DATA TO PROCESS:
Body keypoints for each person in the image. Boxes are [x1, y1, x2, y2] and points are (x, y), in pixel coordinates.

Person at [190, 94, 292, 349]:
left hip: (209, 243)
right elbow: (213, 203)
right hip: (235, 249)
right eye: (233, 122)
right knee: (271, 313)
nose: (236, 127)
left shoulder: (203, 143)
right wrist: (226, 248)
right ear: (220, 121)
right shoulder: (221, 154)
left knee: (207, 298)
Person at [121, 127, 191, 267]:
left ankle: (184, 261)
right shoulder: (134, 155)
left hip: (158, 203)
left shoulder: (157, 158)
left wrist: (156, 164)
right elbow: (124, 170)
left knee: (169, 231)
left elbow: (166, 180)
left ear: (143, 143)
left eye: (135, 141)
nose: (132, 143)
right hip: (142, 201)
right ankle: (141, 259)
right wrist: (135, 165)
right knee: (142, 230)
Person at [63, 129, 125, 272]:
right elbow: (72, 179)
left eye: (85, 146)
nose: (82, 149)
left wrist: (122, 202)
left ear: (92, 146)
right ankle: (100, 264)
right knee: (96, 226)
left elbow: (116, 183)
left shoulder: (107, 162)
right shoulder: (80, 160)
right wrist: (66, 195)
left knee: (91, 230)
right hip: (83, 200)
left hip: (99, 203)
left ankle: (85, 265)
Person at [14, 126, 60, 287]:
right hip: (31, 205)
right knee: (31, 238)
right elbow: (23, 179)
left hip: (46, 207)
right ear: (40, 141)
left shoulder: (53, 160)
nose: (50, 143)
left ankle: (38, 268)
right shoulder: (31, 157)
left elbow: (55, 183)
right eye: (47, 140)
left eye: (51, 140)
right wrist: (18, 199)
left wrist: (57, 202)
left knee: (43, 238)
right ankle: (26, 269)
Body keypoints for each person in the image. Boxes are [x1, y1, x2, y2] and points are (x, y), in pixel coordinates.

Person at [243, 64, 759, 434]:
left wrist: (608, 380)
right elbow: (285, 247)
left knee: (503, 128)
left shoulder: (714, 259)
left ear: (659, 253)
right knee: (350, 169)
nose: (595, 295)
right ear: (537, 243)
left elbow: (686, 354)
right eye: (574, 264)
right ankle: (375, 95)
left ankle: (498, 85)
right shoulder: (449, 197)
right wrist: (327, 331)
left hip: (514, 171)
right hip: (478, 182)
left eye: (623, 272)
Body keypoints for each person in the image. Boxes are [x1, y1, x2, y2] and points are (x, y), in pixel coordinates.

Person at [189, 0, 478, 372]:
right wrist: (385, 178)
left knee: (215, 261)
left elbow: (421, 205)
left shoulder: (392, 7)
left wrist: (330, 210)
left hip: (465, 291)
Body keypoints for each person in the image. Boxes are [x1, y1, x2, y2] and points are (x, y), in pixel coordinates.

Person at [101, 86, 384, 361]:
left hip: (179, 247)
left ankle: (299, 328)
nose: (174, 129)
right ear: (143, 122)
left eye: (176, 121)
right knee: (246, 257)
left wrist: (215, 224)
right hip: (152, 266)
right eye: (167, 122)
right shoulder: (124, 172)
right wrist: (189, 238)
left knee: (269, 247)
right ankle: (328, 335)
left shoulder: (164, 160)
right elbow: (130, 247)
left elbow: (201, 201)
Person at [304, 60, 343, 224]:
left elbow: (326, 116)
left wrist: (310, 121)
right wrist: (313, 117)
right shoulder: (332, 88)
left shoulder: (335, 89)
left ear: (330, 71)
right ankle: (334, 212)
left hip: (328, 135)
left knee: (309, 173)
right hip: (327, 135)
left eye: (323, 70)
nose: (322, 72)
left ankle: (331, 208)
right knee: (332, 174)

WHAT IS NEEDED: A word-for-word transcription of the listing above is what the answer should contain.

EXPECTED OUTPUT:
Body keypoints for each person in the image. Boxes are [x1, y1, x2, y2] and points are (x, y), in pixel coordinates.

Person at [190, 94, 292, 349]:
left hip: (209, 243)
right elbow: (213, 203)
right hip: (235, 249)
right eye: (233, 122)
right knee: (271, 313)
nose: (236, 127)
left shoulder: (203, 143)
right wrist: (226, 248)
right ear: (220, 121)
right shoulder: (221, 154)
left knee: (207, 298)
Person at [121, 127, 191, 267]:
left ankle: (184, 261)
right shoulder: (134, 155)
left hip: (158, 203)
left shoulder: (157, 158)
left wrist: (156, 164)
right elbow: (124, 170)
left knee: (169, 231)
left elbow: (166, 180)
left ear: (143, 143)
left eye: (135, 141)
nose: (132, 143)
right hip: (142, 201)
right ankle: (141, 259)
right wrist: (135, 165)
right knee: (142, 230)
Person at [63, 129, 125, 272]:
right elbow: (72, 179)
left eye: (85, 146)
nose: (82, 149)
left wrist: (122, 202)
left ear: (92, 146)
right ankle: (100, 264)
right knee: (96, 226)
left elbow: (116, 183)
left shoulder: (107, 162)
right shoulder: (80, 160)
right wrist: (66, 195)
left knee: (91, 230)
right hip: (83, 200)
left hip: (99, 203)
left ankle: (85, 265)
Person at [14, 126, 60, 287]:
right hip: (31, 205)
right knee: (31, 238)
right elbow: (23, 179)
left hip: (46, 207)
right ear: (40, 141)
left shoulder: (53, 160)
nose: (50, 143)
left ankle: (38, 268)
right shoulder: (31, 157)
left elbow: (55, 183)
right eye: (47, 140)
left eye: (51, 140)
right wrist: (18, 199)
left wrist: (57, 202)
left knee: (43, 238)
right ankle: (26, 269)
Body keypoints for each person in the image. Boxes are [x1, y1, x2, y2] and points are (x, y), in pixel coordinates.

Person at [243, 64, 759, 434]:
left wrist: (608, 380)
right elbow: (285, 247)
left knee: (503, 128)
left shoulder: (714, 259)
left ear: (659, 253)
right knee: (350, 169)
nose: (595, 295)
right ear: (537, 243)
left elbow: (686, 354)
right eye: (574, 264)
right ankle: (375, 95)
left ankle: (498, 85)
right shoulder: (449, 197)
right wrist: (327, 331)
left hip: (514, 171)
right hip: (478, 182)
left eye: (623, 272)
Body keypoints for each person in the image. Boxes are [x1, y1, x2, y2] and points are (x, y), in pixel coordinates.

Person at [189, 0, 478, 372]:
right wrist: (385, 178)
left knee: (215, 261)
left elbow: (421, 205)
left shoulder: (392, 7)
left wrist: (330, 210)
left hip: (465, 291)
Body keypoints for each person in the image. Boxes are [x1, y1, x2, y2] and points are (x, y), in pixel coordinates.

Person at [101, 86, 384, 361]:
left hip: (179, 247)
left ankle: (299, 328)
nose: (174, 129)
right ear: (143, 122)
left eye: (176, 121)
right knee: (246, 257)
left wrist: (215, 224)
right hip: (152, 266)
right eye: (167, 122)
right shoulder: (124, 172)
right wrist: (189, 238)
left knee: (269, 247)
right ankle: (328, 335)
left shoulder: (164, 160)
right elbow: (130, 247)
left elbow: (201, 201)
Person at [304, 60, 343, 224]:
left elbow: (326, 116)
left wrist: (310, 121)
right wrist: (313, 117)
right shoulder: (332, 88)
left shoulder: (335, 89)
left ear: (330, 71)
right ankle: (334, 212)
left hip: (328, 135)
left knee: (309, 173)
right hip: (327, 135)
left eye: (323, 70)
nose: (322, 72)
left ankle: (331, 208)
right knee: (332, 174)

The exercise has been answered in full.